It sounds simple now, but it wasn't easy in the beginning, she says, recalling the early days. "I didn't even have a banner or a business card. I don't know how people found this place." Slowly, her restaurant garnered a niche in the Salt Lake City community through the generosity of others, such as the man who donated $200 so she could buy a banner for her restaurant.
Around the world, pay-what-you-can and volunteer restaurant concepts, such as the one adopted at the One World Café, are catching on from Denver to Vienna. And although each restaurant may have different reasons for allowing customers to pay whatever they can or to volunteer in exchange for a meal, they all share a desire to reach out to their communities through food.

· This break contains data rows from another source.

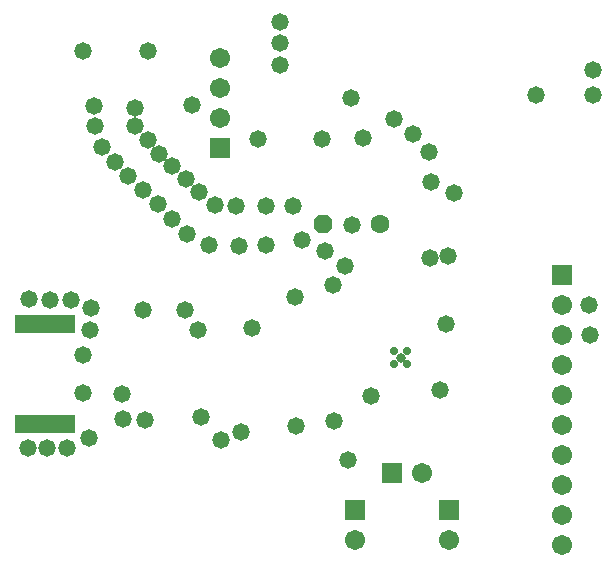
<source format=gbs>
G04 Layer_Color=16711935*
%FSLAX44Y44*%
%MOMM*%
G71*
G01*
G75*
%ADD47R,5.2032X1.6032*%
%ADD56C,1.7032*%
%ADD57R,1.7032X1.7032*%
%ADD58P,1.7353X8X22.5*%
%ADD59C,1.6032*%
%ADD60R,1.7032X1.7032*%
%ADD61C,1.4732*%
%ADD62C,0.8032*%
%ADD63C,0.7032*%
D47*
X25500Y221500D02*
D03*
Y136500D02*
D03*
D56*
X173500Y446700D02*
D03*
Y421300D02*
D03*
Y395900D02*
D03*
X367500Y38500D02*
D03*
X463250Y211850D02*
D03*
Y34050D02*
D03*
Y59450D02*
D03*
Y84850D02*
D03*
Y110250D02*
D03*
Y135650D02*
D03*
Y161050D02*
D03*
Y186450D02*
D03*
Y237250D02*
D03*
X344750Y95500D02*
D03*
X287500Y38500D02*
D03*
D57*
X173500Y370500D02*
D03*
X367500Y63900D02*
D03*
X463250Y262650D02*
D03*
X287500Y63900D02*
D03*
D58*
X260100Y305750D02*
D03*
D59*
X308900D02*
D03*
D60*
X319350Y95500D02*
D03*
D61*
X62000Y125000D02*
D03*
X63750Y234750D02*
D03*
X43500Y116750D02*
D03*
X47500Y241750D02*
D03*
X29250D02*
D03*
X12000Y242250D02*
D03*
X285000Y305000D02*
D03*
X235250Y321000D02*
D03*
X212000Y321750D02*
D03*
X168750Y322000D02*
D03*
X144500Y344500D02*
D03*
X132500Y355500D02*
D03*
X122000Y365750D02*
D03*
X112000Y377250D02*
D03*
X101750Y389250D02*
D03*
X284000Y413000D02*
D03*
X259500Y378000D02*
D03*
X150000Y406750D02*
D03*
X224250Y477250D02*
D03*
X224000Y440500D02*
D03*
X224250Y459750D02*
D03*
X336500Y382500D02*
D03*
X320250Y394750D02*
D03*
X294750Y379000D02*
D03*
X205750Y378500D02*
D03*
X187250Y321250D02*
D03*
X155750Y333250D02*
D03*
X101750Y404250D02*
D03*
X67250Y388750D02*
D03*
X73250Y371750D02*
D03*
X84000Y359000D02*
D03*
X66750Y405750D02*
D03*
X95500Y347000D02*
D03*
X108250Y335000D02*
D03*
X120500Y323250D02*
D03*
X132750Y310250D02*
D03*
X145750Y297750D02*
D03*
X164000Y288250D02*
D03*
X189000Y287750D02*
D03*
X212250Y288000D02*
D03*
X243000Y292750D02*
D03*
X262250Y283250D02*
D03*
X57000Y195000D02*
D03*
X57500Y163000D02*
D03*
X90500Y162500D02*
D03*
X360000Y166000D02*
D03*
X301250Y160250D02*
D03*
X364250Y221250D02*
D03*
X350750Y277250D02*
D03*
X485750Y237250D02*
D03*
X486250Y211750D02*
D03*
X488750Y436500D02*
D03*
X440500Y415500D02*
D03*
X489250Y415250D02*
D03*
X371500Y332000D02*
D03*
X350000Y367000D02*
D03*
X352250Y342000D02*
D03*
X366750Y279000D02*
D03*
X282000Y106750D02*
D03*
X270250Y139750D02*
D03*
X237250Y135250D02*
D03*
X154500Y216750D02*
D03*
X200750Y218250D02*
D03*
X236500Y244750D02*
D03*
X279250Y270500D02*
D03*
X269250Y254250D02*
D03*
X191500Y130250D02*
D03*
X174250Y123250D02*
D03*
X157000Y143000D02*
D03*
X143500Y233750D02*
D03*
X108500D02*
D03*
X63500Y216500D02*
D03*
X27250Y116250D02*
D03*
X10500Y116500D02*
D03*
X112000Y453000D02*
D03*
X57000Y452250D02*
D03*
X109500Y140500D02*
D03*
X91250Y141000D02*
D03*
D62*
X326250Y192750D02*
D03*
D63*
X320890Y198540D02*
D03*
X331890D02*
D03*
X320890Y187540D02*
D03*
X331890D02*
D03*
M02*

</source>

The Terra Bite Lounge in Kirkland, Wash., serves coffee, smoothies, baked goods, and sandwiches with no price tags. Ervin Peretz, the owner, adopted a pay-what-you-can model after a discussion about the stigmatization of "getting and accepting free food," he says.
Customers "get a pleasant experience. There's a lot of trust and warmth in this process, and they can feel like they are doing something good.... They are supporting people that might not be able to pay," Mr. Peretz says.
In Vienna, the words "pay as you wish" and "all you can eat" line the windows of Der Wiener Deewan – a restaurant founded and run by Afzaal Deewan, a cook and cricket player from Pakistan, and Natalie Deewan, a former college student – that offers a buffet of five curry dishes at whatever price people see fit to pay.
At Dan's Restaurant in Biddeford, Maine, customers can also negotiate prices as well as portion size. Owner Danielle Ward recently started doing this after an elderly woman on a fixed income came in and said she couldn't afford most of the items on the menu. "People are really taking advantage of this service" to help them afford to eat out on a budget, Ms. Ward says. Although she considers the price negotiations to be temporary, she may make them permanent.